Enunciado
Maria e José, ambos com 45 anos, possuem um filho em comum, Paulo, que, hoje, tem 17 anos. Quando Paulo tinha 12 anos, Maria e José se divorciaram e foi estipulada judicialmente a guarda unilateral para Maria, sendo certo que José sempre usou o seu direito de convivência com o adolescente em finais de semanas alternados. Após muito esforço, Maria conseguiu angariar recursos para fazer uma viagem dentro do território nacional com Paulo. A viagem será de uma semana e não afetará o direito de visitação de José. Ocorre que o genitor se opõe à viagem, mesmo sem apresentar qualquer justificativa para isso. Preocupada, Maria procura você, como advogado(a), para que lhe preste a solução jurídica adequada. De acordo com o ECA, assinale a opção que, corretamente, indica a sua orientação.
Alternativas
- A.Maria deverá buscar o Juízo da Infância e Juventude e obter alvará para a autorização de viagem.
- B.José só pode se opor à viagem se tivesse sido estipulada a guarda compartilhada, o que não é a hipótese apresentada.
- C.Maria só pode fazer essa viagem com expressa autorização de José, já que ambos são detentores do poder familiar.
- D.Maria não precisa da anuência do genitor, nem de autorização judicial, uma vez que a viagem é dentro do território nacional.
Gabarito: alternativa correta destacada.
Comentario
A questão aborda o tema de autorização para viagens de menores de idade sob a ótica do Estatuto da Criança e do Adolescente (ECA). Com a alteração trazida pela Lei nº 13.812/2019, o Art. 83 do ECA passou a exigir autorização judicial para viagens nacionais apenas para crianças ou adolescentes menores de 16 anos que estejam desacompanhados dos pais ou responsáveis.
No caso narrado, Paulo possui 17 anos, o que o coloca fora da restrição legal de necessidade de autorização judicial para circular no território nacional. Além disso, mesmo que ele fosse menor de 16 anos, a autorização seria dispensada pelo fato de ele estar viajando acompanhado de sua genitora (Art. 83, § 1º, 'a', 1).
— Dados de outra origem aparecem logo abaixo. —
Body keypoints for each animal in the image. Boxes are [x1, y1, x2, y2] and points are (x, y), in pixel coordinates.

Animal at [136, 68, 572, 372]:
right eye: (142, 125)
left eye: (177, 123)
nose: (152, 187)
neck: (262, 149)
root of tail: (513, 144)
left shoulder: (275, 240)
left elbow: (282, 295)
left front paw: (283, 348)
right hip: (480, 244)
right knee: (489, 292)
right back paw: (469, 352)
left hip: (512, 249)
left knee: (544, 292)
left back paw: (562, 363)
A oposição injustificada do pai não tem o condão de impedir a viagem nacional, uma vez que Maria detém a guarda e a viagem não prejudica o direito de convivência estipulado.
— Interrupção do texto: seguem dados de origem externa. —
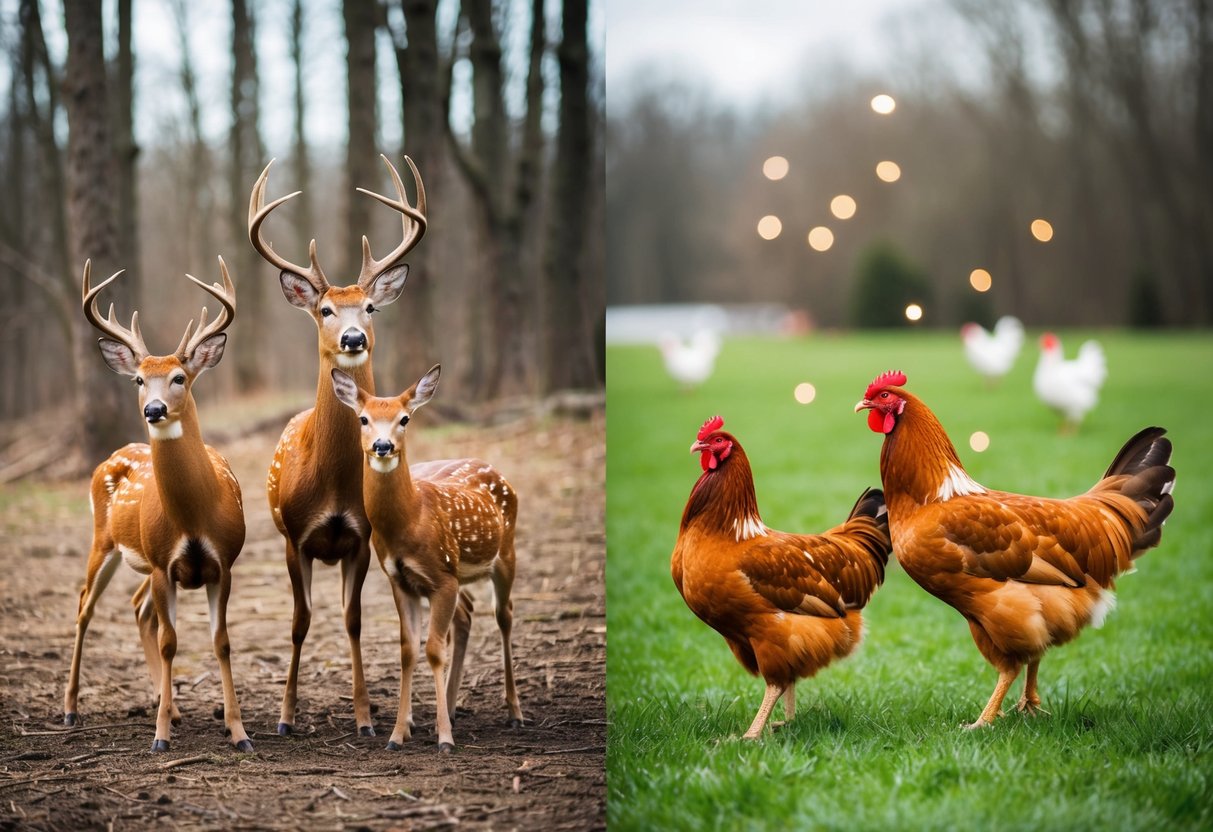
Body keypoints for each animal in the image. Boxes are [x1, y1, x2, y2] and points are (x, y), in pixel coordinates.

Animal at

Análise das alternativas incorretas:
- a) Incorreta: O alvará judicial é desnecessário, pois Paulo já atingiu a idade (16 anos) que lhe permite viajar nacionalmente sem tal formalidade, além de estar acompanhado da mãe.
- b) Incorreta: A modalidade de guarda (unilateral ou compartilhada) não altera a regra de locomoção nacional para um adolescente de 17 anos.
- c) Incorreta: O poder familiar é exercido por ambos, mas não confere ao pai o direito de veto sobre uma viagem nacional de um adolescente de 17 anos acompanhado pela mãe, especialmente sem justificativa plausível.
Base legal
Segundo o art. 83 do ECA, a necessidade de autorização judicial para viajar para fora da comarca de residência desacompanhado dos pais ou responsáveis aplica-se apenas a crianças ou adolescentes menores de 16 anos, sendo que, para maiores de 16 anos ou quando acompanhados por um dos genitores, a locomoção no território nacional é livre.